September FED Announcements: Highlights And Recap
Shain Vernier • 2 min read
The United States Federal Reserve (FED) issued their scheduled release a bit earlier today. Ultimately, the Federal Funds Rate is to remain unchanged at 0.00-0.25% and “QE Unlimited” is to roll on. According to the September FED Announcements, the promotion of a COVID-19 economic recovery is the FED’s number one objective.
All in all, the U.S. markets were not surprised by the FED’s lack of action. With only a few hours left in the session, the DJIA DOW (+240), S&P 500 SPX (+14), and NASDAQ (E) are all trending higher since the announcements. It appears that the promotion of more QE and inflation is welcomed policy for risk assets.
Action on the forex has been chaotic amid the FED Announcements. At this hour (2:15 PM EST), the Greenback is struggling vs the JPY and CAD; gains vs the EUR has been one of the lone bright spots.
FED Announcements: Recap & Highlights
This afternoon’s FED Announcements will be referenced for months as we move deeper into the COVID-19 economic recovery. Being the last FOMC meeting before November’s election, this statement will give us plenty of food-for-thought moving forward. Here’s a quick look at the highlights:
- Rates are to remain near 0% until 2023.

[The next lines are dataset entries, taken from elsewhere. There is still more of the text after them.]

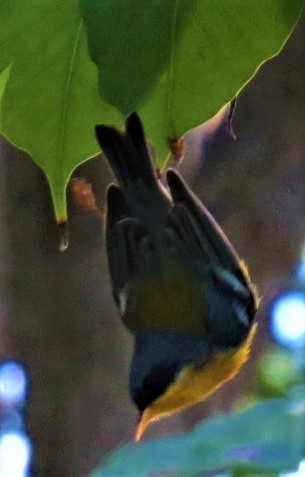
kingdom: Animalia
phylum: Chordata
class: Aves
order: Passeriformes
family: Parulidae
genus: Setophaga
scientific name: Setophaga pitiayumi
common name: Tropical parula
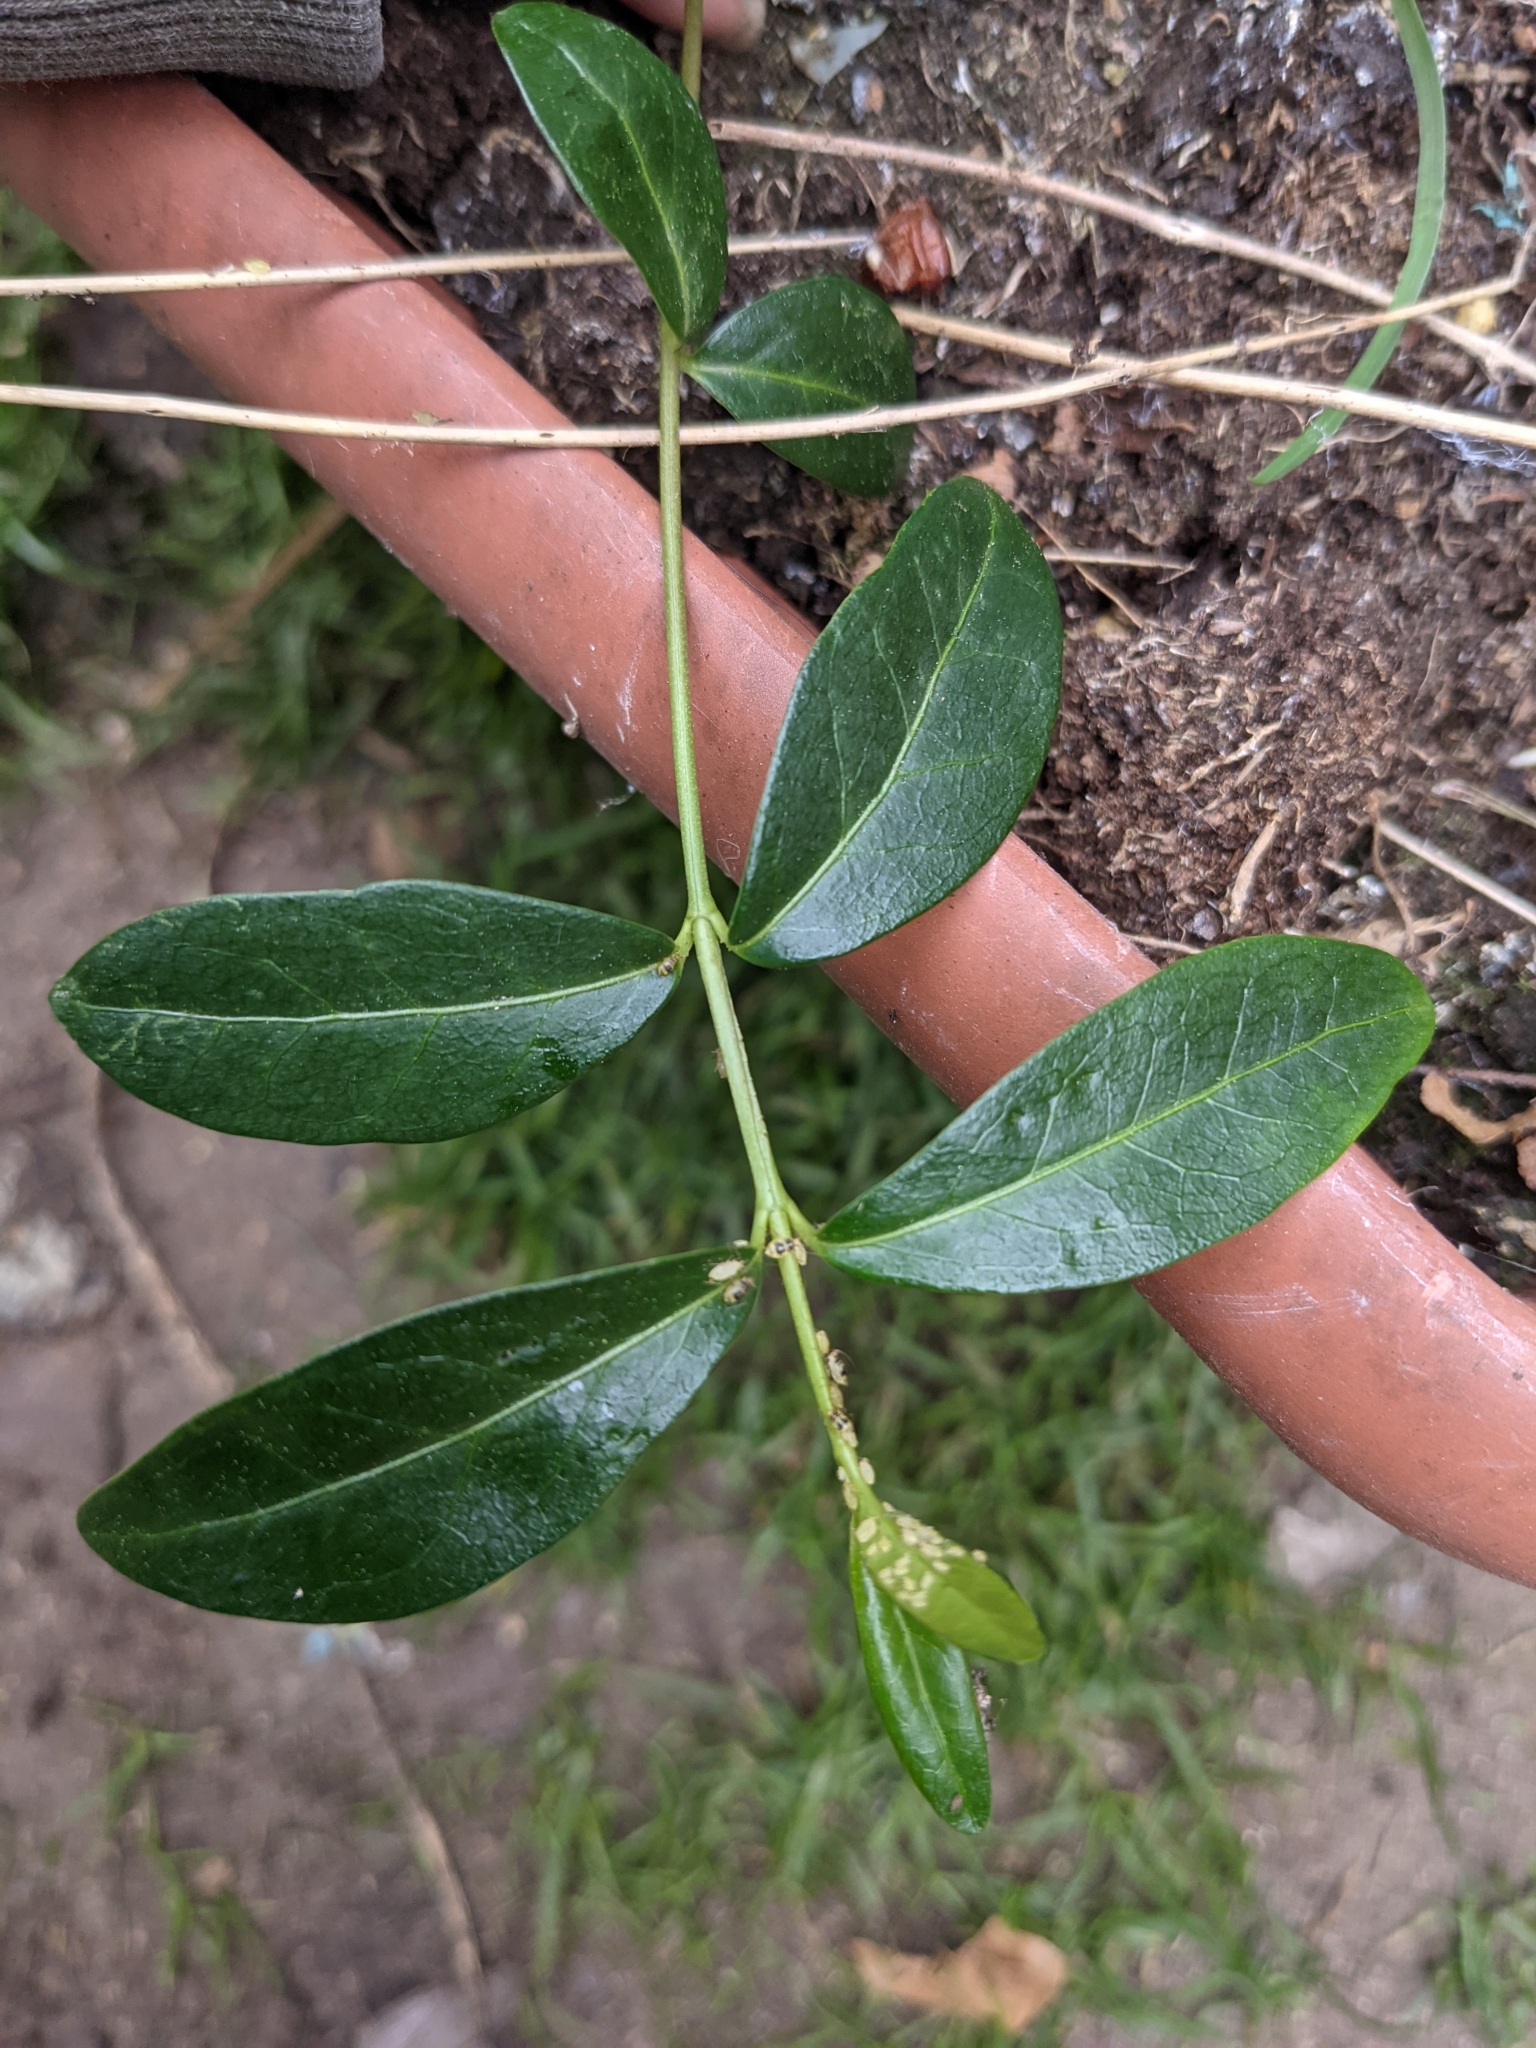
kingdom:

- FOMC members voted 8-2 to hold rates steady. Dissenting votes were from Robert Kaplan and Neel Kashkari.
- U.S. Unemployment is projected to come in at 7.6% for 2020.
- Inflation is expected to lag the new 2% average objective until at least 2023.
- Like in past releases, the FOMC acknowledges the added risks posed by the COVID-19 pandemic.
- The FOMC also states that economic activity and employment have picked up in recent months. Still, both remain below pre-pandemic levels.
Bottom Line: It really doesn’t get much more dovish than today’s FED Announcements. Rates are due to remain flat until at least 2023. Further, the FOMC continues its commitment to using the “full range of tools” to boost economic growth. Add it all up: QE Unlimited will be the presumptive FED policy for years to come.